Your whole IT organization must be agile
If you have agile development teams in your organization, you must have agile infrastructure teams. At the very least you must have heavily automated processes for deploying infrastructure and you must be able to respond to requests from developers quickly. And you should probably have infrastructure representatives sitting in on development daily scrums or at least sprint planning meetings. This way you know what is coming your way and you even have some input.

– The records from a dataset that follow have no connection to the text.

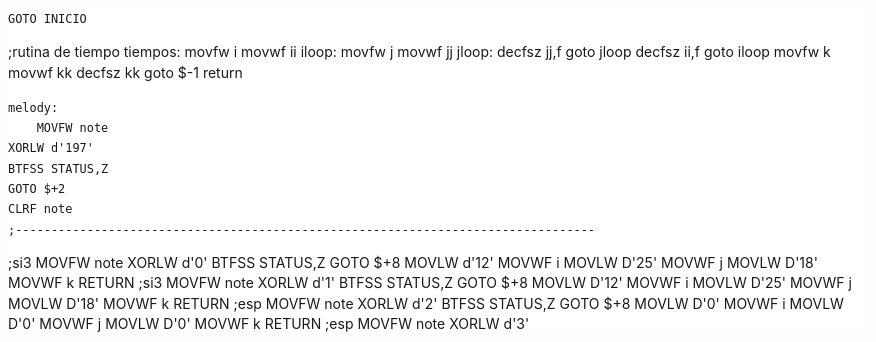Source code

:     GOTO INICIO
   
;rutina de tiempo
    tiempos:
	    movfw i
	    movwf ii
    iloop:  movfw j 
	    movwf jj
    jloop:  decfsz jj,f
	    goto jloop
	    decfsz ii,f
	    goto iloop
	    movfw k 
	    movwf kk
	    decfsz kk
	    goto $-1
	    return
	       
	    
    melody:
        MOVFW note
    XORLW d'197'
    BTFSS STATUS,Z
    GOTO $+2
    CLRF note
	;---------------------------------------------------------------------------------
   ;si3
    MOVFW note
    XORLW d'0'
    BTFSS STATUS,Z 
    GOTO $+8
    MOVLW d'12'
    MOVWF i
    MOVLW D'25'
    MOVWF j
    MOVLW D'18'
    MOVWF k
    RETURN
       ;si3
    MOVFW note
    XORLW d'1'
    BTFSS STATUS,Z 
    GOTO $+8
    MOVLW D'12'
    MOVWF i
    MOVLW D'25'
    MOVWF j
    MOVLW D'18'
    MOVWF k
    RETURN
;esp
    MOVFW note
    XORLW d'2'
    BTFSS STATUS,Z 
    GOTO $+8
    MOVLW D'0'
    MOVWF i
    MOVLW D'0'
    MOVWF j
    MOVLW D'0'
    MOVWF k
    RETURN
;esp
    MOVFW note
    XORLW d'3'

The consequences of isolating agile to development are well covered by Cohn in “Succeeding with Agile”. At best, inability to complete user stories in some iterations. At worst, a backslide into old ways of developing software. In his book, Cohn provides strategies for getting HR, Facilities and the PMO on board as these are key groups needed to support agile development.

When not to be agile
Okay this is an intentionally incendiary heading. Of course we should always be as agile as possible given the constraints we are under. But in thinking about many of the infrastructure projects I’ve worked on, I would say that a lot of them were sequential by nature….. with many interlinking dependencies. And forget about having a “potentially releasable product” every two to four weeks. That just doesn’t make sense. For this type of a project, does it does it make sense to utilize an agile methodology? I don’t think there’s a hard and fast answer. I think one should employ as many agile practices as possible given the situation. If you are performing a virtual server migration where you are migrating servers in groups over the course of several months, there is an inherent iterative nature to the work and greater opportunity to be agile. In a more sequential project, one can still borrow practices like a daily stand-up meeting and keeping the team small and collocated if possible. One can display big visible charts and dedicate some time to building automated verification tests (if this type of work will be repeated).

One of the big reasons agile software development de-emphasizes up-front planning and estimates work with a unit-less measure (story points) is the acknowledgement that we cannot know the end product with any real clarity before we start building it. It is a waste of time and effort to do a detailed requirements analysis phase. And schedule estimates made before execution begins will inevitably be wildly inaccurate.

With infrastructure projects these things are typically less true. Sometimes we know the end state with a great deal of clarity. Although I can also think of countless instances where the project team and the customer had mismatched expectations. In that vein I try to use historical data to estimate whenever possible. I also employ what the Project Management Institute calls rolling wave planning, which basically means to plan out the first execution phase in detail and later phases in less detail – maybe a milestone plan only. Then break out details of the later phases just before execution starts. This doesn’t help at all with estimating schedule, but it does move planning to more appropriate times when we have as much information as possible to make decisions.

My point is that an infrastructure PM on a sequential project can utilize a waterfall methodology AND adopt certain agile practices as appropriate. I don’t know how an agile purist would feel about this, but I can certainly envision situations where this would be the best approach in my mind. I am very interested to learn how IT infrastructure and operations folks are utilizing agile practices, what successes they’ve had, what pitfalls they’ve run into and some of the adaptations they’ve come up with to suit their situations.